Hello, last time I was able to set up multithreading in my application with the awesome community's help using crossbeam channels with scoped_threadpool.
At that point, the code looked like:
let pool = Pool::new(cpus);
let (s, r) = unbounded();
let tiles : Vec<Tile> = Default::default();
let pixel_numbers = 0..(film.height * film.width);
pool.scoped(|scope| {
for i in pixel_numbers.step_by(TILE_SIZE) {
let sender = s.clone();
scope.execute(move ||
{ let tile : Tile = Default::default();
sender.send(tile).unwrap();
}
});
}
});
drop(s); //To avoid waiting for the initial s which does not do anything
tiles.extend(r);
And it worked beautifully. To the best of my understanding, after the tiles.extend(r)

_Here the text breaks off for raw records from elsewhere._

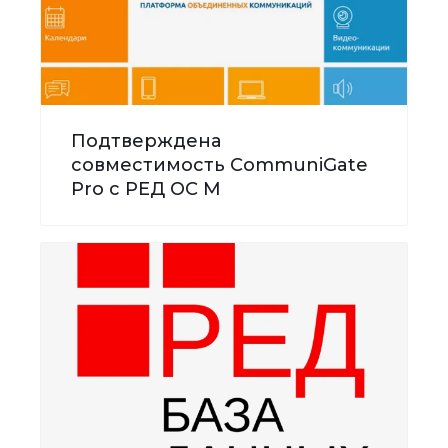
Подтверждена
совместимость CommuniGate
Pro с РЕД ОС М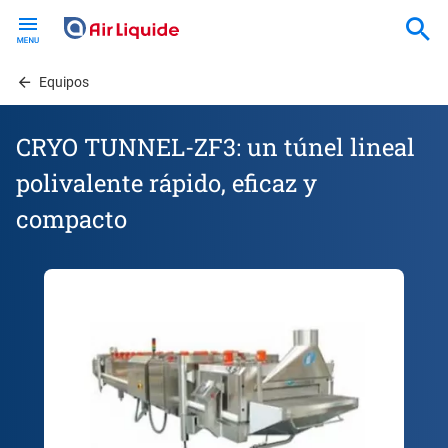
Skip
to
main
content
Equipos
CRYO TUNNEL-ZF3: un túnel lineal
polivalente rápido, eficaz y
compacto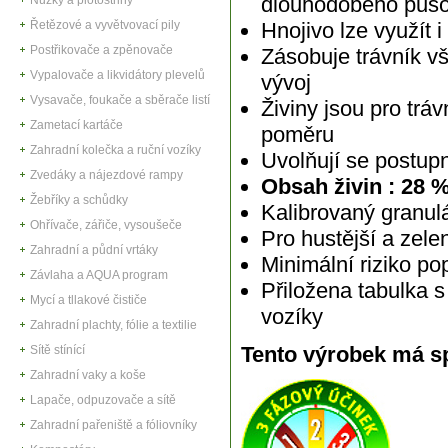
dlouhodobého půso
Řetězové a vyvětvovací pily
Hnojivo lze využít 
Postřikovače a zpěnovače
Zásobuje trávník vš
Vypalovače a likvidátory plevelů
vývoj
Vysavače, foukače a sběrače listí
Živiny jsou pro trá
Zametací kartáče
poměru
Zahradní kolečka a ruční vozíky
Uvolňují se postupně
Zvedáky a nájezdové rampy
Obsah živin :
28 %
Žebříky a schůdky
Kalibrovaný granul
Ohřívače, zářiče, vysoušeče
Pro hustější a zelen
Zahradní a půdní vrtáky
Minimální riziko po
Závlaha a AQUA program
Přiložena tabulka 
Mycí a tllakové čističe
vozíky
Zahradní plachty, fólie a textilie
Tento výrobek má sp
Sítě stínící
Zahradní vaky a koše
Lapače, odpuzovače a sítě
Zahradní pařeniště a fóliovníky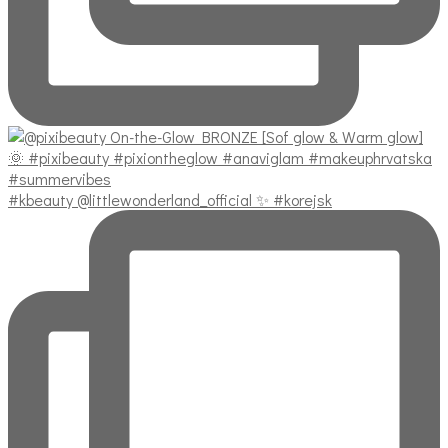
#kbeauty @littlewonderland_official ✨ #korejsk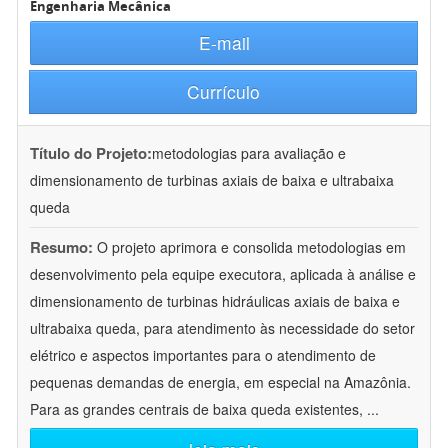
Engenharia Mecânica
E-mail
Currículo
Título do Projeto:
metodologias para avaliação e
dimensionamento de turbinas axiais de baixa e ultrabaixa
queda
Resumo:
O projeto aprimora e consolida metodologias em
desenvolvimento pela equipe executora, aplicada à análise e
dimensionamento de turbinas hidráulicas axiais de baixa e
ultrabaixa queda, para atendimento às necessidade do setor
elétrico e aspectos importantes para o atendimento de
pequenas demandas de energia, em especial na Amazônia.
Para as grandes centrais de baixa queda existentes,
...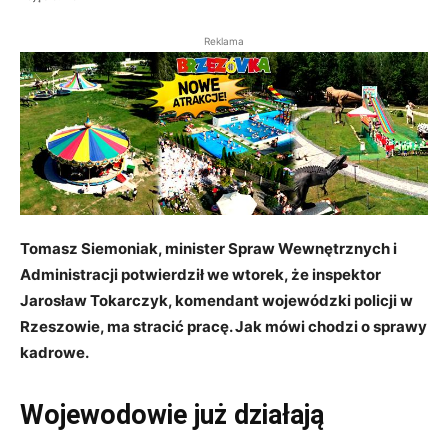
Reklama
Tomasz Siemoniak, minister Spraw Wewnętrznych i
Administracji potwierdził we wtorek, że inspektor
Jarosław Tokarczyk, komendant wojewódzki policji w
Rzeszowie, ma stracić pracę. Jak mówi chodzi o sprawy
kadrowe.
Wojewodowie już działają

line, all the receivers are done and we have the output. This was around 850 ms
.
Now, I am trying to push the Tiles into a framebuffer to display on the screen as they are done, and it seems the minifb
crate is extremely easy to use, so I did that instead of collecting the output in tiles
as and when they are done:
//tiles.extend(r2);
while window.is_open() && !window.is_key_down(Key::Escape) && !r.is_empty() {
// Receive tile from renderer without blocking
let finished_tile_result = r.try_recv();
match finished_tile_result {
Ok(finished_tile) => {
// Now that we have the tile from the renderer, push it into tiles for image
// and push it to display buffer, tone mapping and showing to the screen
tiles.push(finished_tile.clone());
frame_buffer.splice(
finished_tile.start_index as usize
..(finished_tile.start_index as usize + finished_tile.num_pixels),
do_tonemapping(finished_tile.pixels),
);
//dbg!(finished_tile.num_pixels);
// We unwrap here as we want this code to exit if it fails. Real applications may want to handle this in a different way
window
.update_with_buffer(&frame_buffer, film.width as usize, film.height as usize)
.unwrap();
}
Err(_) => {}
}
However, this makes the program an order of magnitude slower, the CPU is never fully utilized, and what's worse, the time depends on how fast the screen can update, so if I limit the update rate to say 60 fps, the time taken is even worse.
So it seems I am ending up being synchronized to the while
loop... Even though, from what I understand, the loop should run in the main thread while the receivers work on their respective Tiles
, and once the result is done, try_recv()
would get a value which would be subsequently updated in both the display frame_buffer Vec<u32>
, and tiles
. This should at most use one thread and should not block, yet there seems to be something weird going on.
Can anyone please advise on what's going horribly wrong here, and maybe ways to fix it?
Also, I had another idea that instead of waiting to update the frame_buffer
whenever a receiver is done, we keep it totally independent of the channels, and instead draw to the window at say, 60 fps by reading the tiles
instead of writing to a separate frame_buffer
. However, I am still not completely sure how to implement that in the current channels framework... Is it something that can be implemented easily?
Any advice would be appreciated! Thanks!